(Source data)
--- START ---

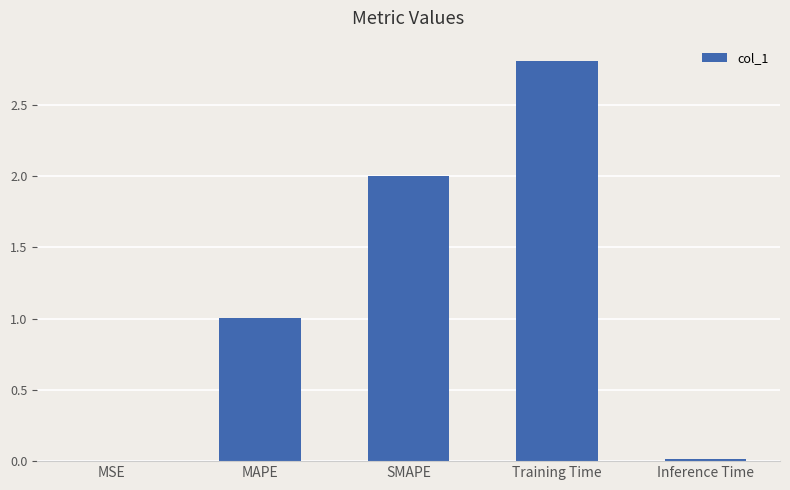

Are the bars horizontal?

No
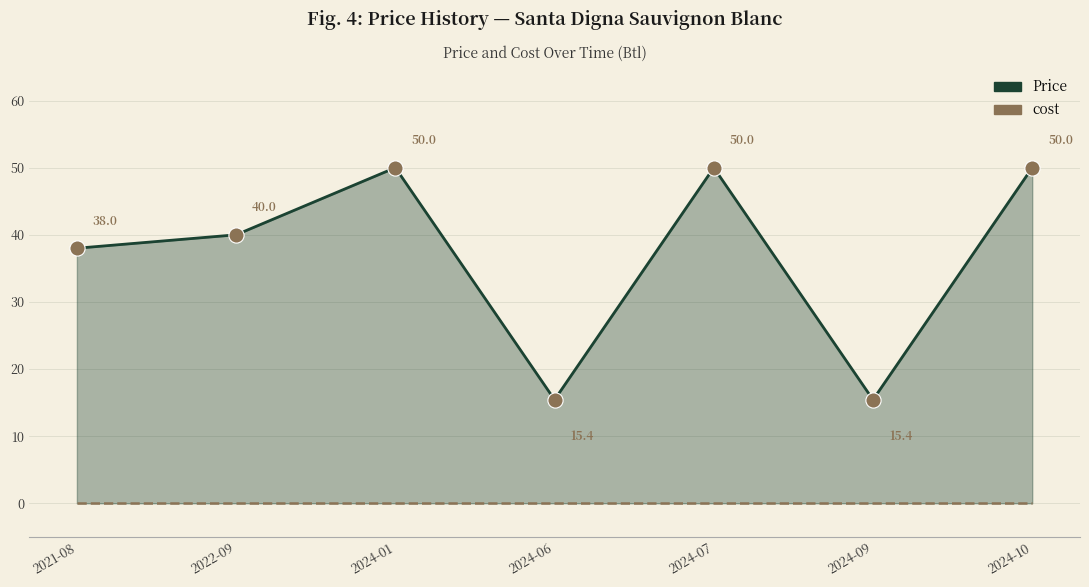

What are all the series names shown in the legend?

Price, cost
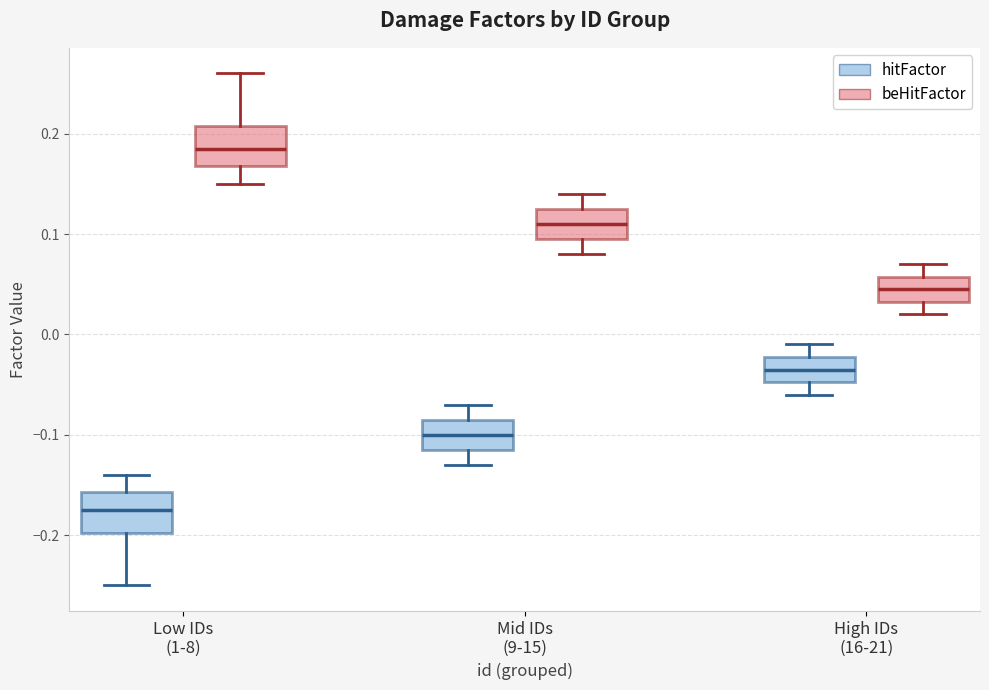

Where is the upper edge of the box for High IDs (16-21) (hitFactor) on the y-axis? The values are not printed on the chart, so give them approximately, as read against the axis.

-0.02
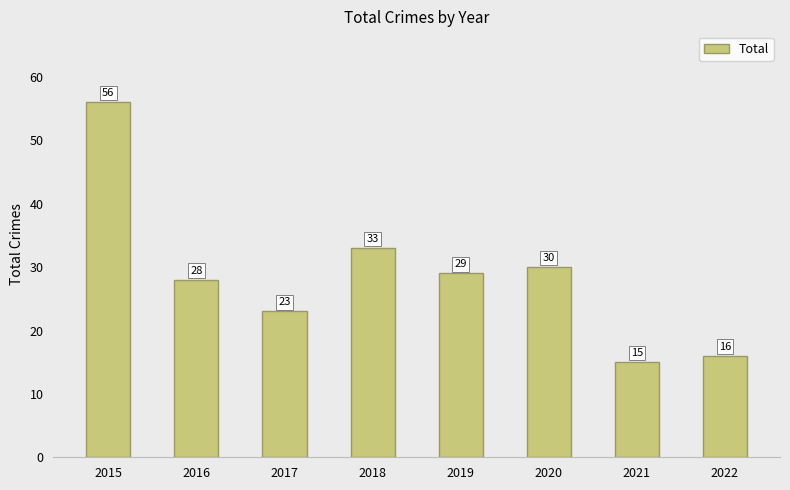

Reading left to right, extract all data points from this chart.

2015=56	2016=28	2017=23	2018=33	2019=29	2020=30	2021=15	2022=16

--- END ---

Copy out every line of text from the material above word for word, without any changes, and omit the pictures.

Are the bars horizontal?

No

What are all the series names shown in the legend?

Price, cost

Where is the upper edge of the box for High IDs (16-21) (hitFactor) on the y-axis? The values are not printed on the chart, so give them approximately, as read against the axis.

-0.02

Reading left to right, extract all data points from this chart.

2015=56	2016=28	2017=23	2018=33	2019=29	2020=30	2021=15	2022=16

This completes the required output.